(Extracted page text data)
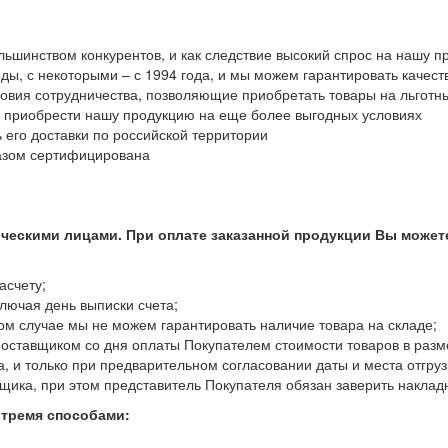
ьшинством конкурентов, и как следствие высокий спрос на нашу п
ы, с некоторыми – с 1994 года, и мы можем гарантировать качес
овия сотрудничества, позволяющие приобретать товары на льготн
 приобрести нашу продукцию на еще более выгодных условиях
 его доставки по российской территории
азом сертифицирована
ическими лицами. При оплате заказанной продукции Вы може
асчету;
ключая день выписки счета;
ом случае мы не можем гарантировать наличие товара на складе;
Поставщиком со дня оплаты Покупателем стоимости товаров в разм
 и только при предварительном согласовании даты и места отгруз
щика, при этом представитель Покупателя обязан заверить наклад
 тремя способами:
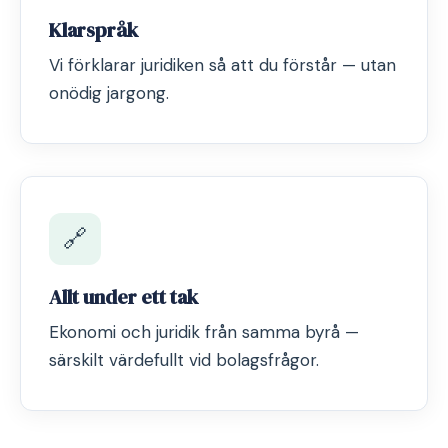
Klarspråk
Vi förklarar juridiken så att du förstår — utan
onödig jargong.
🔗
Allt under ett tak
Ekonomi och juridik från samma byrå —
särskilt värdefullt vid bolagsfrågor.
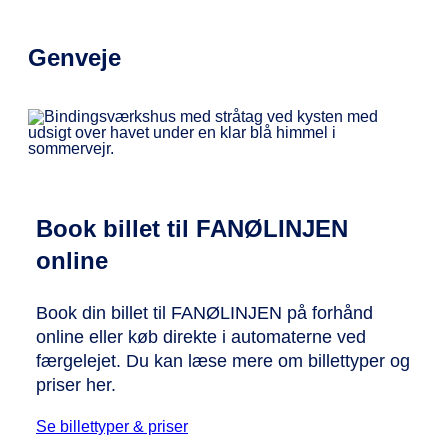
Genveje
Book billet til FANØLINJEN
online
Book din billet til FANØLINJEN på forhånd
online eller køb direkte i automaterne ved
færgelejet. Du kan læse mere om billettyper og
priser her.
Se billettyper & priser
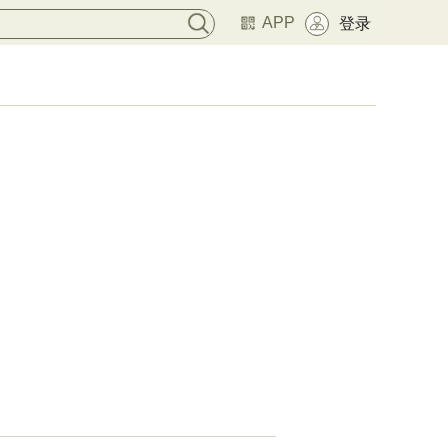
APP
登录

§ **WORK REQUIRED**
If a line above holds the string "Book", copy it out.

§ **EXERCISE RESPONSE**
Book billet til FANØLINJEN
Book din billet til FANØLINJEN på forhånd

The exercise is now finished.